Peak oxygen consumption (VO2peak), which depends on maximal exertion and is reduced in adults with congenital heart disease (ACHD), is associated with lesion severity. The lowest ventilatory equivalent for oxygen (the minimum value of VE/VO2) reflects the cardiorespiratory optimal point (COP) as best possible respiration-circulatory interaction and may discriminate between lesion types without the need for maximal exertion. However, data on COP in ACHD is scarce.

METHODS

We retrospectively analyzed stable ACHD with moderate (N.=13) and severe lesions (N.=17) reporting to our outpatient clinic undergoing cardiopulmonary exercise testing. The primary outcome of the study was the difference of COP between moderate and severe lesions. Secondary outcomes were between group differences of the submaximal variable exercise oxygen uptake efficiency slope (OUES) and peak O2 pulse (O2pulsemax) as a surrogate for peripheral oxygen extraction and stroke volume increase during exercise.

RESULTS

The group of severe lesions displayed higher COP (29.5±7.0 vs. 25.2±6.2, P=0.028) as well as lower O2pulsemax (13.3±8.4 vs. 14.9±3.4 mL/beat/kg 10, P=0.038).

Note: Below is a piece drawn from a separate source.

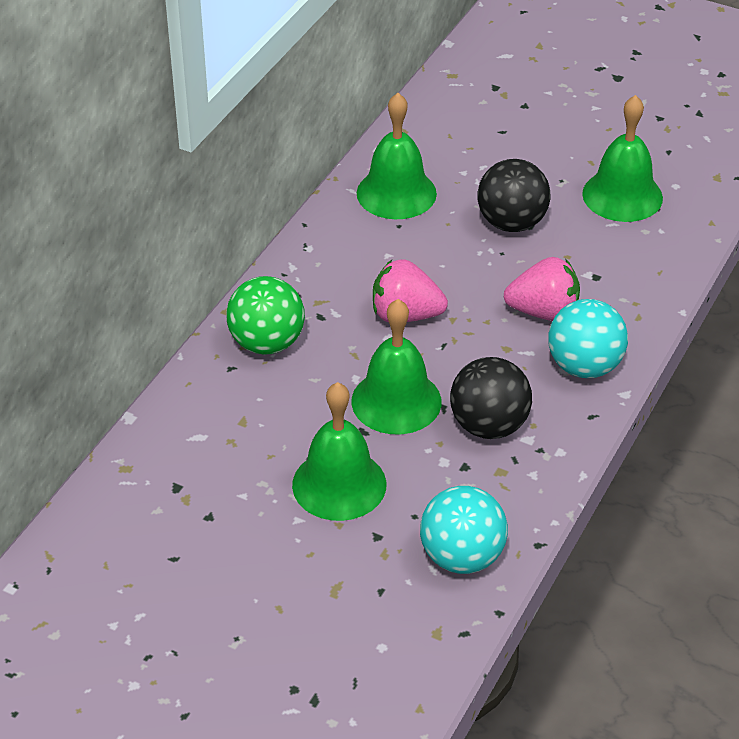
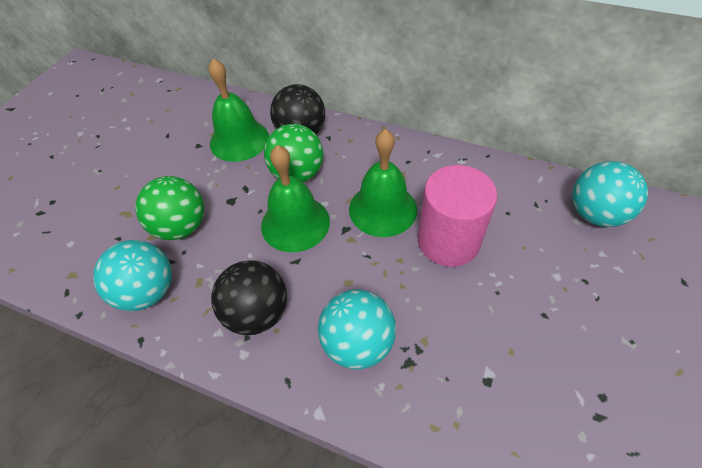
green ball: [227,276,305,355] = 1 -> [135,176,204,240] [264,124,323,182] = 2
green bell: [292,382,386,521] [351,299,442,434] [357,93,437,219] [582,95,663,222] = 4 -> [208,58,269,162] [261,145,330,252] [349,129,417,237] = 3
pink cylinder: none = 0 -> [418,165,497,267] = 1
pink strawberry: [373,259,448,322] [504,257,580,321] = 2 -> none = 0
turquoise ball: [420,486,508,574] [548,299,628,378] = 2 -> [93,240,172,311] [318,289,396,369] [572,161,648,227] = 3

VO2peak (17.4±6.5 vs. 20.8±8.5 mL/kg/min, P=0.286) and OUES (1.5±0.7 vs. 1.8±0.9, P=0.613) showed a trend towards lower values in severe lesions. COP was a better between group discriminator than O2pulsemax (area under the curve 73.8% vs. 72.4%).

CONCLUSIONS

As a submaximal variable, COP discriminated between moderate and severe lesions and may prove beneficial in a highly vulnerable population that is often unable to undergo exertional testing.

摘要

背景

最大摄氧量(VO2peak)取决于最大努力程度,患有先天性心脏病(ACHD)的成年人的最大摄氧量会降低,并且与病变严重程度相关。最低的氧通气当量(VE/VO2的最小值)尽可能地反映心肺最佳交互作用,并且可以在无需最大努力的情况下区分病变类型。但是,关于 ACHD 中 COP 的数据很少。

方法

我们回顾性分析了稳定的 ACHD 患者,他们报告有中度(N.=13)和重度病变(N.=17),并在我们的门诊接受心肺运动测试。本研究的主要结果是中度和重度病变之间 COP 的差异。次要结果是组间差异的亚最大变量运动摄氧量效率斜率(OUES)和最大摄氧量脉冲(O2pulsemax)的差异,作为运动期间外周氧摄取和每搏量增加的替代指标。

结果

重度病变组的 COP 更高(29.5±7.0 与 25.2±6.2,P=0.028),O2pulsemax更低(13.3±8.4 与 14.9±3.4 mL/beat/kg 10,P=0.038)。VO2peak(17.4±6.5 与 20.8±8.5 mL/kg/min,P=0.286)和 OUES(1.5±0.7 与 1.8±0.9,P=0.613)在重度病变中呈低值趋势。COP 是区分中度和重度病变的更好的组间鉴别指标,优于 O2pulsemax(曲线下面积 73.8% 与 72.4%)。

结论

作为一个亚最大变量,COP 可以区分中度和重度病变,并且可能对经常无法进行运动测试的高危人群有益。